I know far too many developers who cringe at the thought of continuous deployment. Thoughts of broken code and an endless stream of customer support requests puts continuous deployment into the “nice to have, but not right now” pile.
But, it might just be a case of clearing the fog on process so you get visibility into the deployment pipeline. If your team can get more visibility into releases, you will have more confidence your shipped code is quality. With more visibility, you’ll be deploying faster and earlier before you know it.
Shipping a big release is taxing on your QA and testing teams and the pressure to get every part of the build correct is huge. Continuous deployment allows you to deploy smaller chunks of code more frequently so you have more control over the release.
Think “shipping responsibly.”
With that in mind, it’s easy to see why a lack of visibility can hinder continuous deployment’s goal of shipping more code to a tight schedule.
Best practices for your software development lifecycle (SDLC) demand that you know what’s going on in your code. And if you are responsible for your release process, you are probably held accountable for what customers receive.
Production demands visibility into code quality; otherwise, you risk economic damage to your business in the form of bugs and crashes. With this in mind, understandably, many teams hesitate to continuously deploy thorough lack of confidence in the quality of shippable code through the build process. If more visibility means more confidence, let’s take a look at the stages in a build process and how to increase visibility at each stage.
Continuous deployment will require resources and modern tooling initiated by your best people. Although budget often can be one of the biggest roadblocks to continuous deployment’s success, don’t withhold funds. Invest in the tools and people first, and the process will come. Modern tooling that is updated regularly will give you the best of what’s available, allowing you to effectively see what’s happening in each stage from source control to deployment and beyond.
You may not want your continuous deployment to be fully automatic. There are risks associated with continuous deployment, and to mitigate those risks you need a human to push the “deploy” button. It’s more about making your team feel accountable for their actions. The developer sees the change go live and is the first to test them.
Do you have key stakeholders waiting for updates on feature releases? Rush boxes might be the answer. A rush box is a server used for work that is not ready for the QA process. This will give anyone to give feedback and authorize changes.
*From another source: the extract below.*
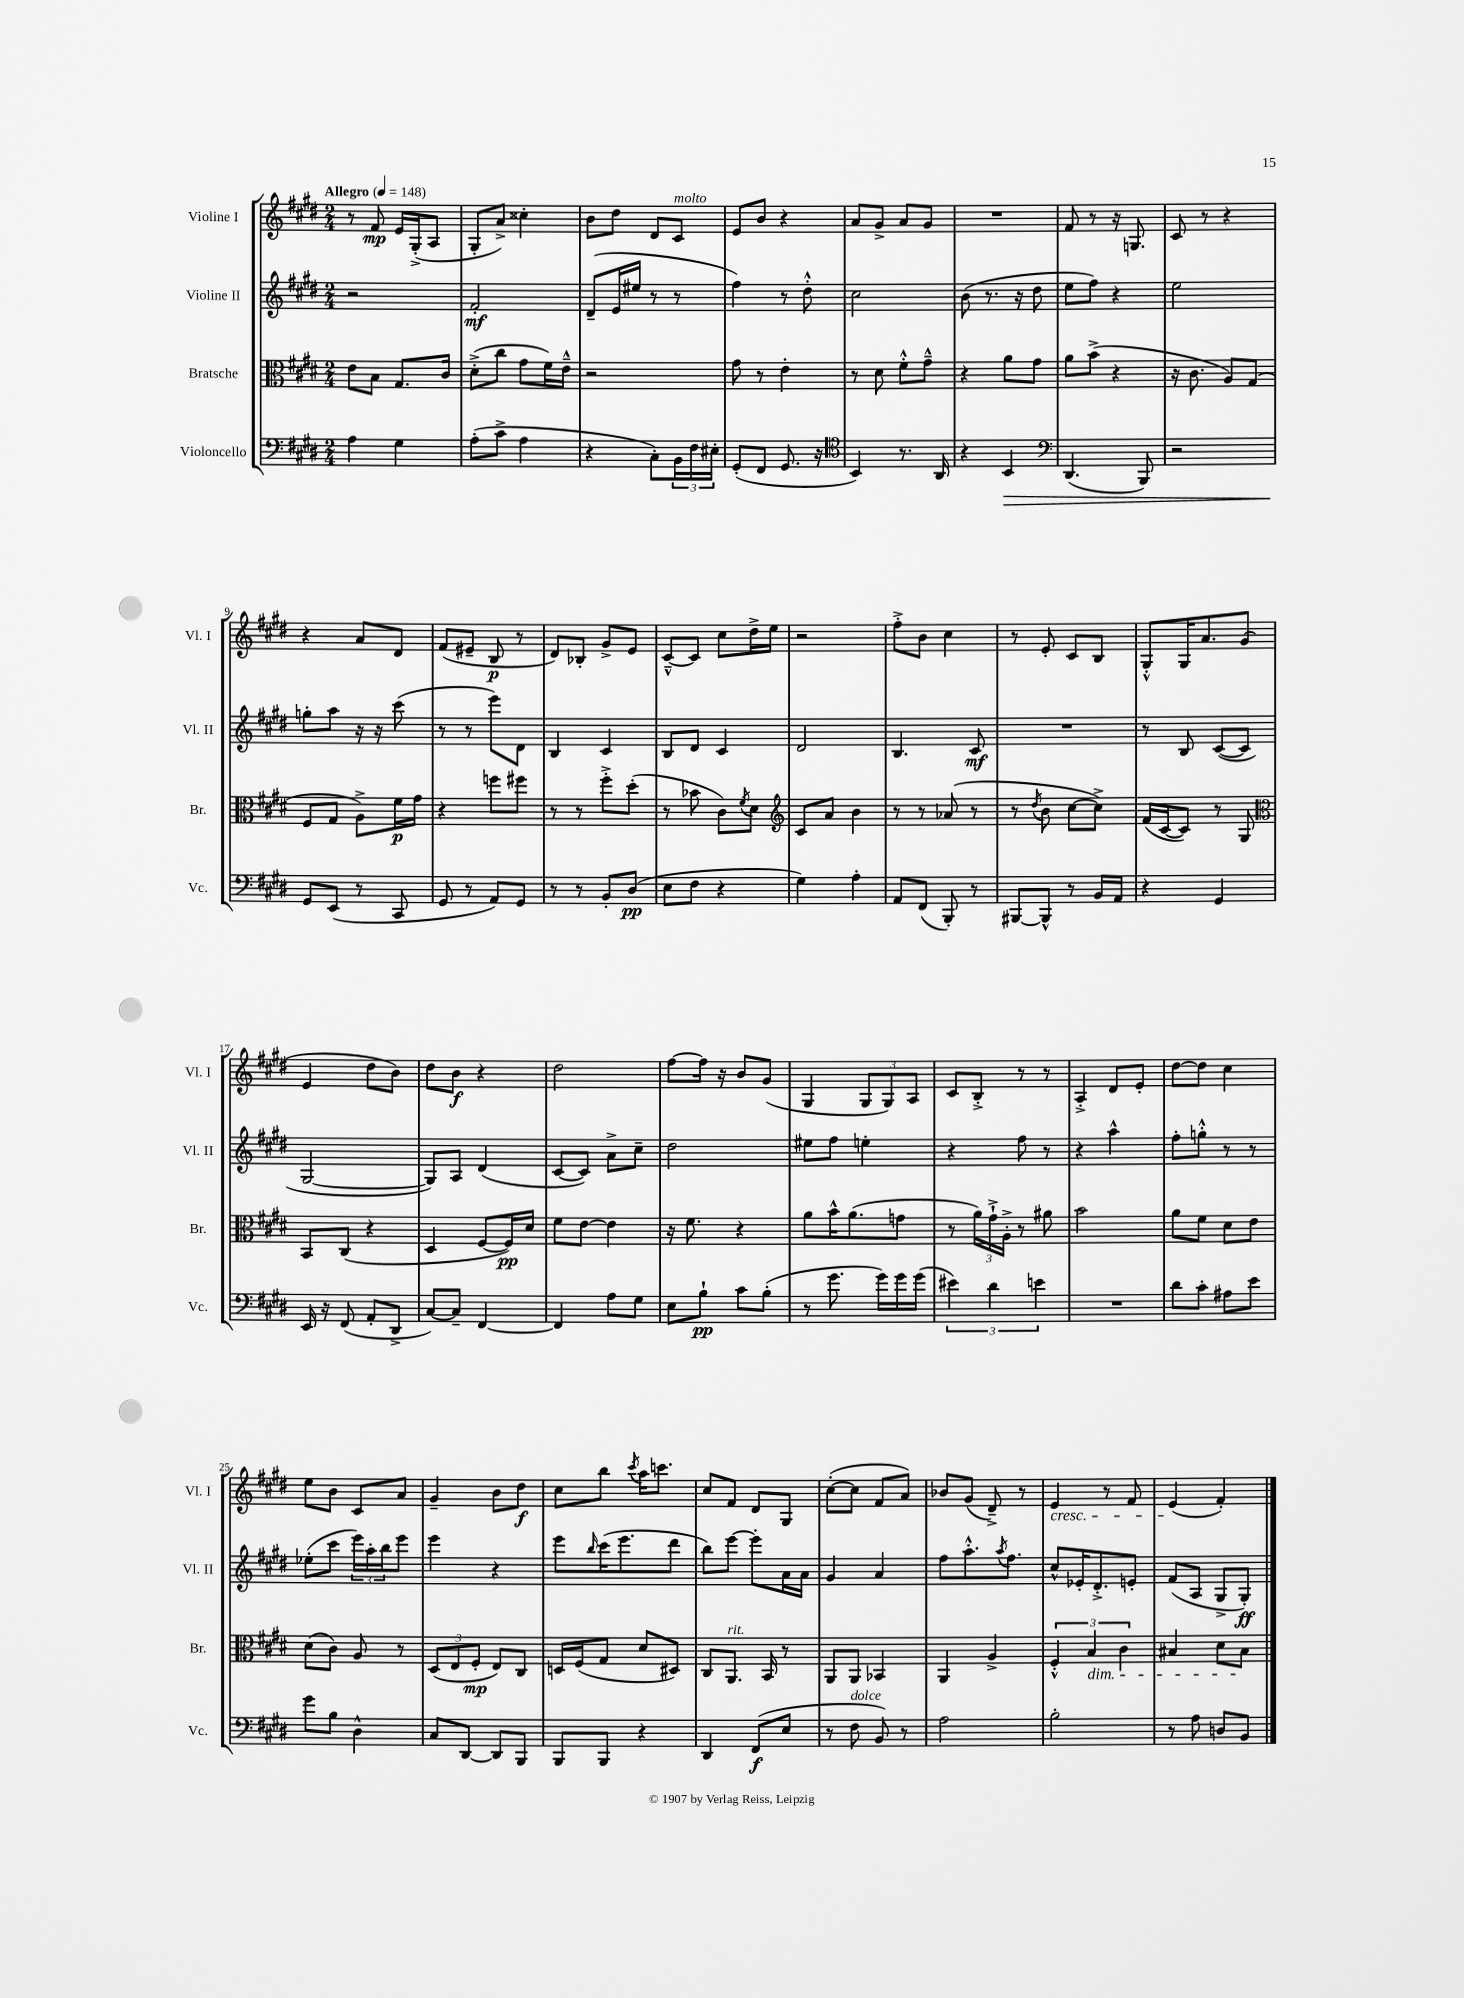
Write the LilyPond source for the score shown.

Continuous deployment is certainly not without its risks. But, if you incorporate a culture of visibility into your processes, you can quickly identify where the gaps are so you can start to scale. Your toolkit will generate a huge amount of transactional data that will help to steer your company in the right direction.
It amazes me how many companies still push out changes and rely on the end user to tell them whether the deployment was successful. Defects in production code have economic impacts on your company, and undiscovered bugs and errors can rack up into technical debt. But, you can’t change what you can’t see. Small changes are always going into production, so time for QA and regression tests naturally lessens. Therefore, you need to know what happened, and when, which is where a monitoring tool such as crash reporting can help. I’ve written before about the benefits of monitoring in continuous deployment, and it’s an integral step that is often missing. Monitoring can also help you make informed decisions about when to rollback a deployment.
Rollbacks have an economic impact to your business, much in the way errors do. However, if a decision to roll back is data-driven, it’s an easy call for a senior developer to make.
Don’t let the lack of visibility into your deployment pipeline affect your decision to implement a continuous deployment process. Invest in people and tooling first, and the process and scale will come.